- DVD cover art
- Genre: Documentary History
- Country of origin: United States
- Original language: English
- No. of episodes: 3

Production
- Running time: 255 minutes

Original release
- Network: National Geographic Channel
- Release: August 21 – August 22, 2005

= Inside 9/11 =

Inside 9/11 is a three-part television documentary film produced by Towers Productions that premiered on August 21 and August 22, 2005, on the National Geographic Channel. The program covers the September 11 attacks in 2001, the events that led to it, and its aftermath. The first part consisted of examining, event by event, the build-up towards September 11. The second part consisted of the events of 9/11 itself and the aftermath. Experts and eyewitnesses provide their accounts of the attacks, and the events are covered in chronological order.

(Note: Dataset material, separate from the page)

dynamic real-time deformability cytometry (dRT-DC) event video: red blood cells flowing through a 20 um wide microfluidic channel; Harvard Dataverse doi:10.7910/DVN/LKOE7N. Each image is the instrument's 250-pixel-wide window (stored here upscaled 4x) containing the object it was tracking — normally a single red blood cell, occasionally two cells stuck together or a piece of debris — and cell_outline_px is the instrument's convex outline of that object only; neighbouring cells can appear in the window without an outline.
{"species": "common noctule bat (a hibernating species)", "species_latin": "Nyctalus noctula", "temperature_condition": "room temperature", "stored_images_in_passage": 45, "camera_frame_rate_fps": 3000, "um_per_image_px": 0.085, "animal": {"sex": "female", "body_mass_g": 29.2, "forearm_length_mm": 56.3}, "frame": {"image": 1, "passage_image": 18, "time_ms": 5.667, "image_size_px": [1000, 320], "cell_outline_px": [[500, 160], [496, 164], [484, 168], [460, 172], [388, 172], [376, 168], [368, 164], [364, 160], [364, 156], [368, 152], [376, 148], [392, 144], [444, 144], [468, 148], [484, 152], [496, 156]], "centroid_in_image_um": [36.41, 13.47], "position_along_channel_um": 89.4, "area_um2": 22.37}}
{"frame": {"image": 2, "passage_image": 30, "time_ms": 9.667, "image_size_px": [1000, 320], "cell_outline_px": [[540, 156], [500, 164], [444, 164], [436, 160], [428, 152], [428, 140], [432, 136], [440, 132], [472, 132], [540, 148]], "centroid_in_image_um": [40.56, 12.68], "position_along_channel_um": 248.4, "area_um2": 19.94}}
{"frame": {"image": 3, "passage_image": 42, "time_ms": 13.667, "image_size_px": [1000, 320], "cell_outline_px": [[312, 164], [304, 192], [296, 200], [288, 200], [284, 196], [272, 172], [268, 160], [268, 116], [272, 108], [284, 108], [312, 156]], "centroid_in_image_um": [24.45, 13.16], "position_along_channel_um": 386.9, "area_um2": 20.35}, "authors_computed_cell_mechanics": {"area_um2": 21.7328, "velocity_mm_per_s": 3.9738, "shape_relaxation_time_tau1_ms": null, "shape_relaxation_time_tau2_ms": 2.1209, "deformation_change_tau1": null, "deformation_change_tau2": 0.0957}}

Inside 9/11 was the highest-rated program ever on the National Geographic Channel and was nominated for an Emmy in 2006.

On August 27, 2006, the documentary was released again with details about Zacarias Moussaoui and Able Danger.

On May 7, 2011, the third part was released with details on the death of Osama bin Laden and the rise of attacks inspired by other leaders such as Anwar al-Awlaki, who is suspected of preparing three of the 9/11 hijackers in San Diego and Virginia.

==Parts==

===War on America===
The first part covers the pre-9/11 events leading up to the forthcoming terrorist attacks. It opens with the 1993 WTC Bombing and then explores the Soviet–Afghan War along with Osama bin Laden, the formation of al-Qaeda, the planning of the Planes Operation, and the choosing of its operatives.

===Zero Hour===
The second part covers the unfolding events of September 11, 2001. It opens with the 5:43 a.m. check-in of two Flight 11 hijackers at Portland International Jetport. It explores the following events: impacts of Flight 11 into the World Trade Center at 8:46 a.m., Flight 175 into World Trade Center 2 at 9:03 a.m., Flight 77 into the Pentagon at 9:37 a.m. and United 93 in Stonycreek Township, Pennsylvania at 10:03 a.m.; the collapse of World Trade Center 2 at 9:59 a.m., the collapse of the Pentagon's E-ring at 10:15 a.m., and the collapse of World Trade Center 1 at 10:28 a.m.—it however, fails to mention the collapse of World Trade Center 7 at 5:20 p.m. It also briefly explores attacks taking place after 9/11.

===The War Continues===
The third part covers the post-9/11 events leading up to the killing of Osama bin Laden. It begins with the raid of bin Laden's compound, and then explores several related terrorist attacks, including the 2002 Bali bombings, 2004 Madrid train bombings, the assassination of Nick Berg, the 7 July 2005 London bombings, 2008 Mumbai attacks, and the 2009 Fort Hood shooting. It ends with the death of Osama bin Laden in Abbottabad, Pakistan. It explores the life of Anwar al-Awlaki and his involvement in 9/11. Al-Awlaki was killed on September 30, 2011 in a drone strike.

==Featured details==
In MacDill Air Force Base, a Military Committee is reviewing an unusual chart known as Able Danger, which allowed Mohamed Atta and Marwan al-Shehhi to travel across the U.S. without being caught because they hold valid U.S. Visas and may be off Intelligence Gathering by the military and the FBI.

Zacarias Moussaoui, the alleged "twentieth hijacker", is in U.S. custody for the foreseeable future as he is arrested on an immigration charge and the role to fly a plane into the White House if not being arrested four weeks prior to 9/11. He is the only person to date to be charged in relation to the 9/11 attacks.

The supervising producer was Nicole Rittenmeyer.

On the TV Ad on September 16, 2007, National Geographic Channel announced this documentary re-air on September 17, 2007 at 10pm using Singapore's StarHub TV. After the show, it was aired again on September 24, 2007.